Monday, November 25, 2013

WARNING: Gratuitous clown sex and violence!!

Other People's Shit

By C.V. Hunt

Rating: 3 and 1/2 out of 5 stars


I hate clowns.

I'm not afraid of clowns. I don't have coulrophobia. I just hate the MFers. It probably has to do with the jokers I was subjected to during childhood. Clarabelle acted psychotic to the point that I feared for Howdy Doody's life, Emmet Kelly looks like the adults my parents told me to avoid, Ronald McDonald is a corporate stooge, and Bozo was a...well...Bozo. I used to work with a guy that liked being a clown. He was one of those guys that weighed close to 250 pounds and drove a tiny car in parades. He worked extensively with children charities and was adored by kids. He was, and I say this in all sincerity, a kind, generous, morally upright person.

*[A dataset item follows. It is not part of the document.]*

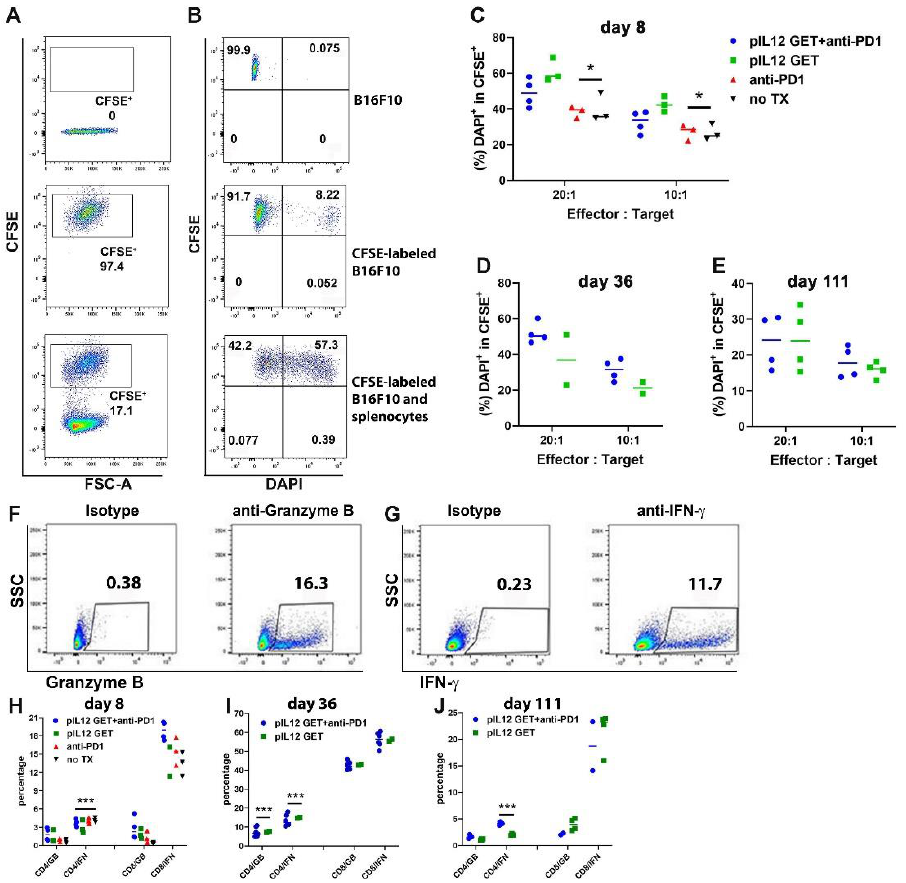
Figure 5. Combination therapy elicits T cells responses and is maintained for a long-term duration. On day 8, 36, 56, and 111, spleens were isolated from the mice (n = 5/group/experiment). After preparing single cells, splenocytes were cocultured at different ratios with CFSE-labeled B16F10 cell targets for 6 h. The cytotoxic activity of T cells was analyzed with FACS. ( A , B ) Representative FACS analysis of cytotoxicity of T cells. ( C – E ) Quantification of DAPI+/CFSE+ of the target population in comparison to the control population (CFSE-labeled B16F10 cells group). ( F , G ) Representative dot plots showing the gating strategy for granzyme B and IFN- γ . ( H – J ) Kinetics of IFN- γ or granzyme B production by CD8 and CD4 cells during days 8–111 after the onset of treatment. The experiments were performed three times, yielding similar results. * p < 0.05, *** p < 0.001. To further characterize the cytotoxicity of dominant cells, we sorted CD4 + and CD8 + T cells from the spleen of tumor-free mice on day 56 and examined the cytotoxic capacity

But I never told him that when he was in his clown outfit, he was the spitting image of John Wayne Gacey. Now that's scary!

In Other People's Shit, C.V. Hunt creates a world where clowns are a disease. You wake up one morning and you're a clown. Think Kafka's "The Metamorphosis" with cream pies.You lose you wife, your family, your career, and end up being in the pits of society being harassed and working shit jobs. The author takes her title both figuratively and literally. Very literally.

Hunt sets up her Bizarro world very nicely for the first half of her book. It's very funny but also quite horrific. You can't help but feel some empathy for these unlucky men and women. The new reader to Bizarro lit may find this a little too bizarre. There should be a warning sticker. WARNING: GRATUITOUS CLOWN SEX AND VIOLENCE. But there's a nice balance between funny, gross and sad. Yet the second half, where our protagonists investigate strange overdressed bike messengers who are abducting the clowns, went a little over the funny scale into silly. I lost the social allegory that I suspected the author was making. But for the most part the good outweighed the weak and I enjoyed it in its gross splendor.

This is definitely an experimental read for most people. If you squirm at the scatological and blush at the sexually explicit, you should probably avoid this. For that matter, avoid the Bizarro genre all together since the sole purpose of the genre is to push the envelope. But if you are brave and feel that good writing shouldn't have arbitrary limits, you will enjoy this short and weird novel.

Method acquired: Review copy from Amazon.